Portfolio VaR

[Kitty]

Hi David,

There is a question that confuses me a lot...

Consider a portfolio of N assets worth $100 million with normally distributed returns. The standard deviations of the assets differ, but the correlation between any pair of assets is zero. As N becomes very large, the VaR of the portfolio will:
A. approach the value-weighted average of the standard deviations
B. approach the arithmetic average of the standard deviations
C. approach the standard deviation of the market portfolio
D. approach zero

The correct answer is D. While I just don't understand why C is not correct. In my understanding, a portfolio contains N assets when N is very large is very similar as a market portfolio, so the unsystematic risk should approach zero when N is large. However, I think the systematic risk still exists, and answer D doesn't account in systematic risk...
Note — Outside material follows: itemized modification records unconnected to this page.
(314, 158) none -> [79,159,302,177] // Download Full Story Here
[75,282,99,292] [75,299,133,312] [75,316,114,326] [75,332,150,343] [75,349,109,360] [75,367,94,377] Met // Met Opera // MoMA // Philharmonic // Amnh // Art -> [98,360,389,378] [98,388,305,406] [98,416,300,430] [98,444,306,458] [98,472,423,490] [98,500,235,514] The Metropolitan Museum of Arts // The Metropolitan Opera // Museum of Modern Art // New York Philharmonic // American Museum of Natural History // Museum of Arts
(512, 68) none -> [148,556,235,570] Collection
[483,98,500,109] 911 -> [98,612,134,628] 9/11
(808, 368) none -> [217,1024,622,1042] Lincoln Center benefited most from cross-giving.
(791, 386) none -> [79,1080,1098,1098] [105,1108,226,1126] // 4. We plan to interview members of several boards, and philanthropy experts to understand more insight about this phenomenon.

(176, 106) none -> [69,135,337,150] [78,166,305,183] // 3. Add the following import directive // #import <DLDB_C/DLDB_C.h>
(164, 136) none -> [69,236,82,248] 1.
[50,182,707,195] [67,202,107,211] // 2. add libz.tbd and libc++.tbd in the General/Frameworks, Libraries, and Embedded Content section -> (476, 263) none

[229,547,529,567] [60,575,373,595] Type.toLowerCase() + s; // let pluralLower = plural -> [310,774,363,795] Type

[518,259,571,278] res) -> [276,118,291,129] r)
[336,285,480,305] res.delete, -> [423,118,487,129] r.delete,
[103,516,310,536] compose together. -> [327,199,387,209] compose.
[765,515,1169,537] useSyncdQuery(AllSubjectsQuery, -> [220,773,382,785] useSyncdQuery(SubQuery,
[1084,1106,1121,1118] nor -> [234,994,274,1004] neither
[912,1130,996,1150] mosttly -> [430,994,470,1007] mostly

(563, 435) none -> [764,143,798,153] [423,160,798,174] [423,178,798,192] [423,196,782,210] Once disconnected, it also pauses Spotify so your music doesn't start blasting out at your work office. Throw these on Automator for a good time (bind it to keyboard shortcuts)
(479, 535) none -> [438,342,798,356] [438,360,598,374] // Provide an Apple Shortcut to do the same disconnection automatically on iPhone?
Could you correct me where I was wrong? Thanks in advance!!

 

[ShaktiRathore]

For N asset portfolio assuming they are equally weighted each assets weight is 1/N
Now std. deviation of portfolio = sum of variances of all assets (as correlation is 0 b/w them)
std. deviation of portfolio=(w1*sigma1)^2+(w2*sigma2)^2+........(wN*sigmaN)^2
std. deviation of portfolio=(1/N*sigma1)^2+(1/N*sigma2)^2+........(1/N*sigmaN)^2
std. deviation of portfolio=(1/N)^2[sigma1^2+(sigma2)^2+........(sigmaN)^2]
So as N approaches large value std. deviation of portfolio of portfolio approaches 0 =>Var=std. deviation of portfolio*z*Portfolio value
Var approaches 0 as std. deviation of portfolio approaches 0 as N becomes large.
C is not correct because the market std Deviation depends on relative weights of the constituents assets while the portfolio may not have the exact market constituents and would have different weightings of assets as compared to the market so in general its not necessarily true that portfolio risk will approach market standard deviation. Also the markets has a limited number of assets and portfolio could have assets which are not even in the market or a different variety of assets.
Yes unsystematic risk would diversify away to 0 and what is remaininng will be systematic risk but that systematic risk will not necessarily represent the market systmeatic risk due to different assets weighings or constituents.
thanks

 

[David Harper CFA FRM]

Hi Kitty,

I think (D) is basically correct, although I think I would fault the question for not specifying "equally weighted assets" (I agree with ShaktiRathore ... I prefer this assumption, too ... I am not certain the statement applies without it). The introduction of "market portfolio" makes the question more difficult (if a bit sneaky!) but it is instructive. Please note that as N becomes very large (tends to infinite), this does not imply the portfolio is tending toward the market portfolio (it actually implies it is moving away from the market portfolio: the market portfolio is the combination of RISKY assets with the highest Sharpe ratio ... put another way, the market portfolio has the highest return per risk).

In this question, as correlations are zero, the portfolio variance = w(1)^2*variance[x(1)] + w(2)^2*variance[x(2)] ... w(n)^2*variance[x(n)], where w(.) = 1/n. If the assets are equally weighted, then each weight is (1/n) such that each terms has w(.)^2 = (1/n)^2 which tends to zero as (n) increases. I hope that helps (@ShaktiRathore thanks for your response, I got distracted mid-post and ended up cross-posting with yours!),

 

[Kitty]

ShaktiRathore and @David Harper, thank you two very much for your explanation! I agree...